Alright, I have spent/wasted too much money on these dang mealworms!!! I hear it's bad to feed them to my hedgie when the mealworms turn black. Ok, so I've stored them in a fridge and they turned black. I tried storing them in a warm/dry area and they turned black. I took a pet store manager's advice and added a bit of water to the can and they still turned black!!!!

From each can I have bought I only get a day or two of worms out before the rest turn black. How the heck can I keep them "fresh" long enough to feed atleast a majority of the can to my ShadowBaby??????? I'm in college so I can't keep paying the $8 per can for a couple of nights worth of worms! I don't have the resources or room to farm my own and ShadowBaby won't eat live mealies. 

I'm very fustrated. I reallllly hope someone can help me out.


----------



## susanaproenca (Aug 14, 2010)

I buy the ZooMed Can o' Crickets sometimes and they only last 4 days at the most. I don't have any advice to make your worms last longer.

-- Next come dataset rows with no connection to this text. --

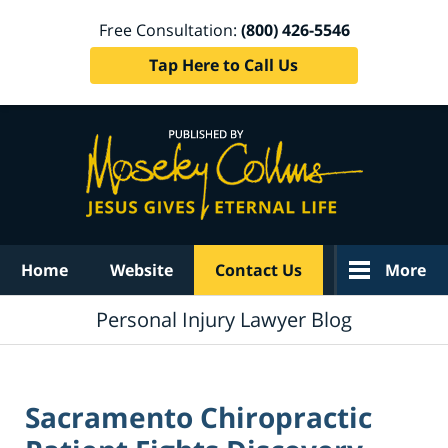
Free Consultation:
(800) 426-5546
Tap Here to Call Us
Navigation
Home
Website
Contact Us
More
Personal Injury Lawyer Blog
Sacramento Chiropractic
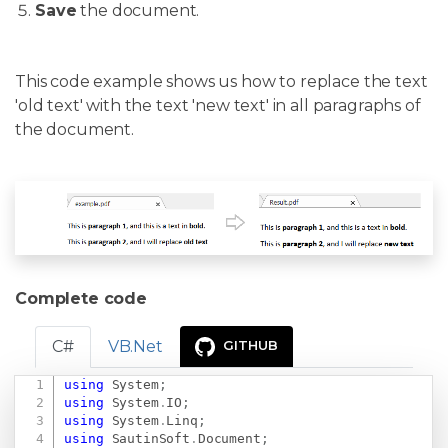
Save
the document.
This code example shows us how to replace the text
'old text' with the text 'new text' in all paragraphs of
the document.
Complete code
C#
VB.Net
GITHUB
using
System
;
Copy
using
System
.
IO
;
using
System
.
Linq
;
using
SautinSoft
.
Document
;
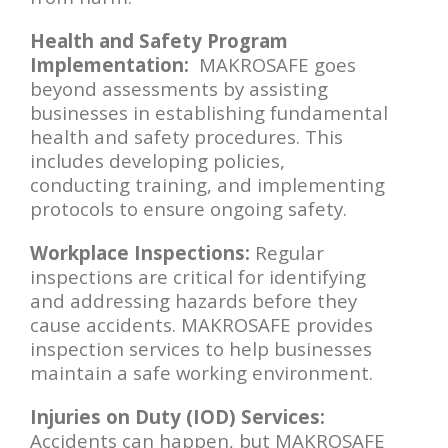
Health and Safety Program
Implementation:
MAKROSAFE goes
beyond assessments by assisting
businesses in establishing fundamental
health and safety procedures. This
includes developing policies,
conducting training, and implementing
protocols to ensure ongoing safety.
Workplace Inspections:
Regular
inspections are critical for identifying
and addressing hazards before they
cause accidents. MAKROSAFE provides
inspection services to help businesses
maintain a safe working environment.
Injuries on Duty (IOD) Services:
Accidents can happen, but MAKROSAFE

Why don't you buy a tub of live mealworms? They are cheaper and will last a long time in the fridge.


----------



## nikki (Aug 28, 2008)

Once you open the can you can freeze the mealworms, just lay them on a tray, making sure they're seperated, once frozen toss them into a freezer bag and take one or two out to thaw when you want them. Just make sure to feed them right away once they're thawed.


----------



## amber.vroman (Nov 2, 2010)

I can't say I ever had this problem with the zoo med Can O' Mealworms and they were BubbleWrap's favorite. He also wouldn't eat live mealies. Hmm... You are talking about this right?

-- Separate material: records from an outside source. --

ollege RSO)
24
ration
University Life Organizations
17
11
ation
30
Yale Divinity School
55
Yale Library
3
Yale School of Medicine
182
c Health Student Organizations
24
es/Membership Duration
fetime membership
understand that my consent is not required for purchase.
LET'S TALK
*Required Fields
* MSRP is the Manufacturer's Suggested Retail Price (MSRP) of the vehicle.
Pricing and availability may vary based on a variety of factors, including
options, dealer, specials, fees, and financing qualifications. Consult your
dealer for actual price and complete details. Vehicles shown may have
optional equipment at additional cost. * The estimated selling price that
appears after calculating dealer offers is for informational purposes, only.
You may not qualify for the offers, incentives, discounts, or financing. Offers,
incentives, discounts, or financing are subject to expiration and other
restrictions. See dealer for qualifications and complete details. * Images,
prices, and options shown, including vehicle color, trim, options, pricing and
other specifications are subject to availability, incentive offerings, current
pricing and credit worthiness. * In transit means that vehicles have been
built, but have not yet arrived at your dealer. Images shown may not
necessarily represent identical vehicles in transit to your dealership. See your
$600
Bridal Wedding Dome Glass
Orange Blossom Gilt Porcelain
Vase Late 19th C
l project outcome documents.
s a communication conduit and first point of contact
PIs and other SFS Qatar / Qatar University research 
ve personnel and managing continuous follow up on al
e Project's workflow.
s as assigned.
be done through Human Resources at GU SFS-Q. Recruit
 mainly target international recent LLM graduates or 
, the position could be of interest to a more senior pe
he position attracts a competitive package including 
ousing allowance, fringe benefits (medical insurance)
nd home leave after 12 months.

http://www.petco.com/product/7769/Zoo-M ... Worms-7769

I had an open can sitting in my fridge for over a month before they went bad. I wish I could help. I agree with nikki. Try freezing.


----------



## Sheryl (Sep 9, 2010)

Maybe the store you are buying these from doesn't have a quick enough turn around on their product and these are old by the time you buy them? I buy live mealworms and they've lasted weeks in the fridge without going black.


----------



## alexdud25 (Oct 31, 2010)

amber.vroman said:


> Hmm... You are talking about this right?
> 
> http://www.petco.com/product/7769/Zoo-M ... Worms-7769


Yes, that is the exact can I buy! I've tried using different stores too, because I thought maybe it was the original PetCo.

*sigh* I will try freezing them. Wish he would just cooperate and eat them live but noooo spoiled Mr. Grumpy Quills will have it his way or no way :roll:

Thank you all for replying back so quickly!


----------



## alexdud25 (Oct 31, 2010)

I finally got a new can of Zoo Med mealies, and threw them in the freezer.

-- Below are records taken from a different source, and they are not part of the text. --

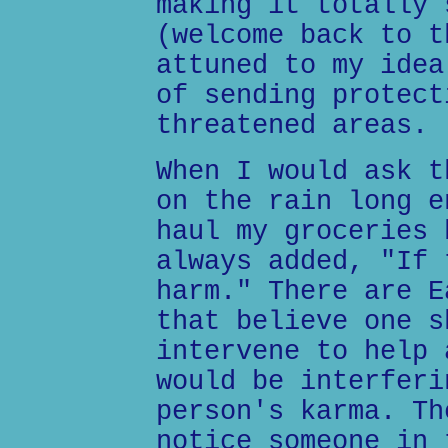
making it totally 
(welcome back to t
attuned to my idea
of sending protect
threatened areas.
When I would ask t
on the rain long e
haul my groceries 
always added, "If 
harm." There are E
that believe one s
intervene to help 
would be interferi
person's karma. Th
notice someone in 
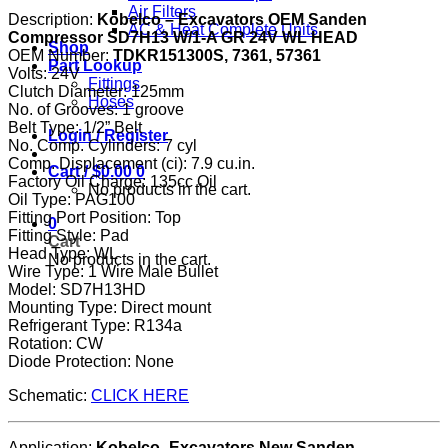
Air Filters
Description:
Kobelco – Excavators OEM Sanden
AC & Heat Complete Units
Compressor SD7H13 W/1-A GR 24V WL HEAD
Shop
OEM Number:
TDKR151300S, 7361, 57361
Part Lookup
Volts: 24V
Fittings
Clutch Diameter: 125mm
Hoses
No. of Grooves: 1 groove
Belt Type: 1/2” Belt
Login / Register
No. Comp. Cylinders: 7 cyl
Comp. Displacement (ci): 7.9 cu.in.
Cart /
$
0.00
0
Factory Oil Charge: 135cc Oil
No products in the cart.
Oil Type: PAG100
Fitting Port Position: Top
0
Fitting Style: Pad
Cart
Head Type: WL
No products in the cart.
Wire Type: 1 Wire Male Bullet
Model: SD7H13HD
Mounting Type: Direct mount
Refrigerant Type: R134a
Rotation: CW
Diode Protection: None
Schematic:
CLICK HERE
Application:
Kobelco- Excavators New Sanden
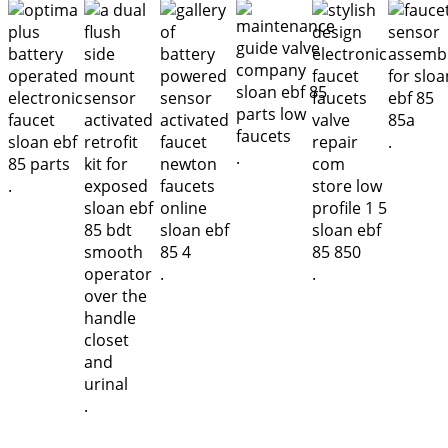
.
.
.
.
.
.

A few minutes ago I got them out to see if I could tempt Shadow into eating a few. It worked!!! I held one (still frozen) in my finger and he zoomed out of his tunnel for it! He ate it and looked at me with an expectant face so I fed him a few more before he went back to sleep  

I didn't think he would eat them frozen! I tossed a couple in his bowl to thaw before his first feeding of the night and placed a few others around his cage for him to find!

I'm so glad I figured this out! Not surprised that I would get the oddball hedgie that likes mealie popsicles!! :lol: 

Thank you all for the advice!


----------



## NoDivision (Aug 29, 2010)

I'm definitely going to try the freezng method, never really thought about it! I can't go through a can fast enough before they go bad either, and Sherlock fusses over live ones. I'll have to do this sometime when my roomies aren't around to be grossed out.


----------